How may sets of wires come into the switch box before you started?


----------



## djbgreen (Jun 9, 2015)

When I started there were 2 wires that came in one from the source, and the one that went to the light. I added 2 more wires one to power an outlet, and one that feeds the 2 new lights. The outlet work correctly, and the ceiling light works correctly, just not the 2 new lights.


----------



## bud16415 (Jun 9, 2015)

When you say two wires I assume you mean two cables with two wires in each and a bare ground wire. 

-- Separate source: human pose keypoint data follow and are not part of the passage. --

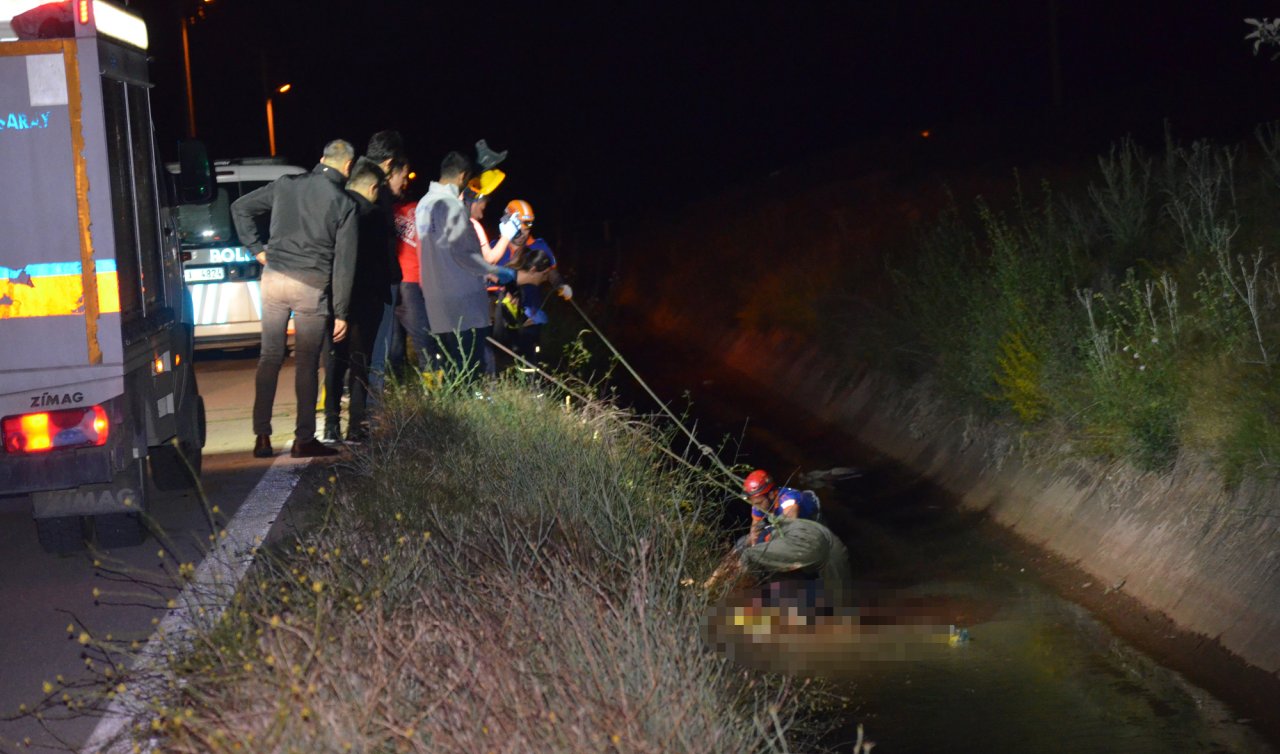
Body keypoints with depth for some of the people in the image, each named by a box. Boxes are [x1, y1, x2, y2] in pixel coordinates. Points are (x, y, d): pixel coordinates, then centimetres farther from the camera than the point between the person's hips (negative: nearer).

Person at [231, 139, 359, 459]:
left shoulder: (286, 184, 6)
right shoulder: (345, 204, -4)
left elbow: (240, 207, 11)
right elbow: (344, 263, -5)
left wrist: (257, 248, 13)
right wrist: (341, 313, -1)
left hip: (274, 277, 3)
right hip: (312, 287, -3)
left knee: (270, 357, 10)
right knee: (307, 363, 5)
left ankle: (262, 436, 9)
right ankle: (304, 439, 9)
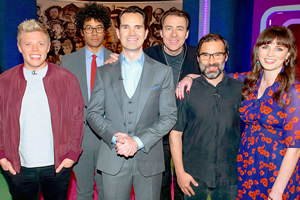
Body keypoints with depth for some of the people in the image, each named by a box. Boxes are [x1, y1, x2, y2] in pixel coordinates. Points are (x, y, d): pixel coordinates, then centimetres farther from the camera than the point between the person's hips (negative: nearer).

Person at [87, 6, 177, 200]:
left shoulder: (163, 72, 1)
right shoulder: (104, 72, 6)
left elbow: (169, 116, -2)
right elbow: (93, 113, 4)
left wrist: (138, 141, -13)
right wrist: (115, 137, -13)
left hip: (149, 159, 0)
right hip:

Sounds like you powered the new lights off the wrong side of the switch. The switch turns on and off the hot leg of the circuit so one side of the switch is always hot. You want the new lights connected to the other side of the switch.


----------



## nealtw (Jun 9, 2015)

The power coming in and the new outlet wires have blacks connected with three black pig tails, one going to each switch and all the whites connected together.


----------



## djbgreen (Jun 9, 2015)

Thank you. Does it matter that the original ceiling light still turns on and off? I wired the two new lights just like the ceiling light, and the ceiling light still turing on and off, but the two new lights just stay on.


----------



## djbgreen (Jun 9, 2015)

Yes, the black wire from the source comes in and I have the black outlet, black ceiling light, and black wire for the 2 new lights connected to a wire that goes to the switch. the white and groung are done the same way.


----------



## nealtw (Jun 9, 2015)

I think you are explaining right, check your work and make sure.


----------



## JoeD (Jun 9, 2015)

Not completely understanding your connections. This is how they should be.
All the whites connected together.
All the grounds connected together.
The black power, the black receptacle and two black pigtails connected together.
The black pigtails, one each connected to one screw of each switch.
The black from old light to second screw of one switch.
The black for new light to second screw of new switch.


----------



## djbgreen (Jun 9, 2015)

Thanks I will check them


----------



## beachguy005 (Jun 9, 2015)

I'm thinking that the 2 conductors that were on the original switch, were black and a white with black.  You probably have power coming to the switch from the fixture.  If that's the case the white, which should have black color on its end, is going to be hot.
Because that white is a power supply, your new lights will always be on.


----------



## nealtw (Jun 10, 2015)

djbgreen said:


> Thanks I will check them



How did you do, is it working now


----------